There is another serious conversation about the medium’s comfort with violence. Games have the power to reflect the entirety of the human experience, yet they often still default to conflict and gore. Game publishers seem to be gradually recognising the opportunity to stretch beyond gratuitous power fantasies targeted at young adult males – a big, but ultimately limited audience. Last week, the head of Xbox, Phil Spencer, took the stage at the annual DICE summit in Las Vegas to focus on Microsoft’s renewed focus on inclusivity. “With all these new tools empowering new creators,” Spencer said, “and with the increasing reach to new gamers around the globe, I think we – as an industry – are at our own crossroads. Has gaming reached its full potential and power to reflect and shape the world for all of us?”
There is a growing sense, among players and gamer makers, that change isn’t merely a chore, but a reward in itself. More growth means more games. If video games continue to expand, meeting their potential, becoming the medium of a generation, it will not be because of increasingly extravagant graphics or realistic simulation, but because they are made and enjoyed by a greater diversity of people – people who are not excluded either by the violence of a toxic gaming community, or the violence in games themselves.
What’s most unsettling about Trump’s instinct to target video games in the wake of gun violence is how it neglects any of this depth, and how tidily it aligns with the talking points of the National Rifle Association.

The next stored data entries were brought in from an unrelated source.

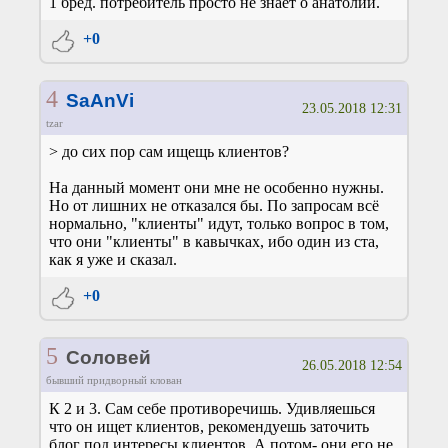
1 бред. потребитель просто не знает о анатолии.
+0
4
SaAnVi
23.05.2018 12:31
tzar
> до сих пор сам ищещь клиентов?
На данный момент они мне не особенно нужны.
Но от лишних не отказался бы. По запросам всё
нормально, "клиенты" идут, только вопрос в том,
что они "клиенты" в кавычках, ибо один из ста,
как я уже и сказал.
+0
5
Соловей
26.05.2018 12:54
бывший придворный клован
К 2 и 3. Сам себе противоречишь. Удивляешься
что он ищет клиентов, рекомендуешь заточить
блог под интересы клиентов. А потом- они его не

Trump’s statement eerily echoes the words of NRA executive vice president Wayne LaPierre, who, following the 2012 Sandy Hook school shooting that claimed 28 lives, used video games as an alternative scapegoat, calling out a “callous, corrupt and corrupting shadow industry that sells and stows violence against its own people”.
These words serve better as a concise description of the gun trade. They do not describe an industry in a state of reflection and repair, filled with educational games such as Minecraft, welcoming communities like Awesome Games Done Quick and eSports programmes that offer scholarships to higher education. The games industry has already been forced to confront the relationship between its products and toxic, violent behaviour. School shootings are just not a part of that picture.